While it was not necessarily the intent of the authors, it is our belief the Deep Neural paper can be read and interpreted by and for YouTube video publishers. The below is how we (and when I say we, I mean me and my team at my shiny new company Little Monster Media Co.) interpret this paper as a video publisher.

In a previous post I co-wrote here on Tubefilter, Reverse Engineering The YouTube Algorithm, we focused on the primary driver of the algorithm, Watch Time. We looked at the data from our videos on our channel to try to gain insight into how the YouTube algorithm worked. One of the limiting factors to this approach, however, is that it’s coming from a video publisher’s point of view. In an attempt to gain some insight into the YouTube algorithm we asked ourselves and then answered the question, “Why are our videos successful?” We were doing our best with the information we had, but our initial premise wasn’t ideal. And while I stand by our findings 100%, the problem with our previous approach is primarily twofold:

Looking at an individual set of channel metrics means there’s a massive blind spot in our data, as we don’t have access to competitive metrics, session metrics, and clickthrough rates.
The YouTube algorithm gives very little weight to video publisher-based metrics. It’s far more concerned with audience and individual-video-based metrics. Or, in laymen’s terms, the algorithm doesn’t really care about the videos you’re posting, but it cares a LOT about the videos you (and everyone else) are watching.
But at the time we wrote our original paper, there had been nothing released from YouTube or Google in years that would shed any light onto the algorithm in a meaningful way. Again, we did what we could with what we had. Fortunately for us though, the paper recently released by Google gives us a glimpse into exactly how the algorithm works and some of its most important metrics. Hopefully this begins to allow us to answer the more poignant question, “Why are videos successful?”
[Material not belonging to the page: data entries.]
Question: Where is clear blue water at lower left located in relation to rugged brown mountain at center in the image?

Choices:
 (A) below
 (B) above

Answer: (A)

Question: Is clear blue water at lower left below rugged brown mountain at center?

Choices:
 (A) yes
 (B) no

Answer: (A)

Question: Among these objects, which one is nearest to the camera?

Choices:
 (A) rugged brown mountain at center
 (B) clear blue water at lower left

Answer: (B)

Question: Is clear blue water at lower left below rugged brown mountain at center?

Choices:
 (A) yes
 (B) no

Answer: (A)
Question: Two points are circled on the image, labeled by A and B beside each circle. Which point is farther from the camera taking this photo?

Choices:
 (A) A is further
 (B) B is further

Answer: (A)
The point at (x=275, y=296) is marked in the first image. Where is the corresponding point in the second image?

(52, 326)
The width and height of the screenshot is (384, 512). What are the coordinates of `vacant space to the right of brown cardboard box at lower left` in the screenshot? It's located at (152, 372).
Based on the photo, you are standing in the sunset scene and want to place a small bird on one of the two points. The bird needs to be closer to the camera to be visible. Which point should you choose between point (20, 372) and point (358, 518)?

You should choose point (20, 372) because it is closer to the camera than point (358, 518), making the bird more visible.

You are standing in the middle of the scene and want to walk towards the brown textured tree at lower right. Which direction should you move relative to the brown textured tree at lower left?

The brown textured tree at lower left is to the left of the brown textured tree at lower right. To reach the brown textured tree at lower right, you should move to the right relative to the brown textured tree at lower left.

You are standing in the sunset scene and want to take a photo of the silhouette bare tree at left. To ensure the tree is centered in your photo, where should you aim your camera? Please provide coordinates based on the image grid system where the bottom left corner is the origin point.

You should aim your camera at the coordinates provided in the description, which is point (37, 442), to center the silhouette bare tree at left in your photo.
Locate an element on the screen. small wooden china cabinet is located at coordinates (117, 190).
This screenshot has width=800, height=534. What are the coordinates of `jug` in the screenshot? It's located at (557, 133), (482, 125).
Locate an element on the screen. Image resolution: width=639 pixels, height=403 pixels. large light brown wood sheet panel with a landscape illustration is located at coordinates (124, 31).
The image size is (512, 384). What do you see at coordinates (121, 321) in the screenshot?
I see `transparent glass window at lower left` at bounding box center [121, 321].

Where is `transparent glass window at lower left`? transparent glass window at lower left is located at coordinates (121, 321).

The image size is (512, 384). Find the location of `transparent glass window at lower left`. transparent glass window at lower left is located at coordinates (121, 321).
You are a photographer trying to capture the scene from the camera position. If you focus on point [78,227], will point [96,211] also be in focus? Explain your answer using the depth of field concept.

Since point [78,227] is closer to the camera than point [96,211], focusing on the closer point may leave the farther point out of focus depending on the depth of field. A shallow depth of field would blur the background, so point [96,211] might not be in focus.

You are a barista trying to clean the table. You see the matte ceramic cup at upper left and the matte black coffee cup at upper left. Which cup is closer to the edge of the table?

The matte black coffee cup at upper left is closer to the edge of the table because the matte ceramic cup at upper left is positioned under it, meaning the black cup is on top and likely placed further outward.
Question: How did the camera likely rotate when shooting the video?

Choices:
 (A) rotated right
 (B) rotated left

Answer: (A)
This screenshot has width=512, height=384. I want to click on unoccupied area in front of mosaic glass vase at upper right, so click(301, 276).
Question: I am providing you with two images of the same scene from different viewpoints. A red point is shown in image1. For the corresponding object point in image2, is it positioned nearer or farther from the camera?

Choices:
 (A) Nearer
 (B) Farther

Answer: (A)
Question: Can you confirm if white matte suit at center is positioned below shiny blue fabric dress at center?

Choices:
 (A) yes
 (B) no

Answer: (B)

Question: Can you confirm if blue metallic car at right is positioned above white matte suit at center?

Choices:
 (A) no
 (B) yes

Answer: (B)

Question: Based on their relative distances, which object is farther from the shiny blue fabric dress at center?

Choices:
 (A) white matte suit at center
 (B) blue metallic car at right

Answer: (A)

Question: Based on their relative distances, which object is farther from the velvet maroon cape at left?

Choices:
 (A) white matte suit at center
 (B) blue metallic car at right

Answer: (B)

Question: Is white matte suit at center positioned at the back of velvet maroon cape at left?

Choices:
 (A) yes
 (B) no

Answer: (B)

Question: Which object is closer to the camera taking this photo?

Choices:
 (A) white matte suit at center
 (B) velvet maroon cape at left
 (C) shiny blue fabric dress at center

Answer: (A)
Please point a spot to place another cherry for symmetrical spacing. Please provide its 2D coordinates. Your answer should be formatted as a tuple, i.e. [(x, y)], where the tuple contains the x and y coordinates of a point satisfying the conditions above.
Staring Into The Deep Learning Abyss

The big takeaway from the paper’s introduction is that YouTube is using Deep Learning to power its algorithm. This isn’t exactly news, but it’s a confirmation of what many have believed for some time. The authors make the reveal in their intro:

In this paper we will focus on the immense impact deep learning has recently had on the YouTube video recommendations system….In conjugation with other product areas across Google, YouTube has undergone a fundamental paradigm shift towards using deep learning as a general-purpose solution for nearly all learning problems.

What this means is that with an increasing likelihood there’s going to be no humans actually making algorithmic tweaks, measuring those tweaks, and then implementing those tweaks across the world’s largest video sharing site. The algorithm is ingesting data in real time, ranking videos, and then providing recommendations based on those rankings. So, when YouTube claims they can’t really say why the algorithm does what it does, they probably mean that very literally.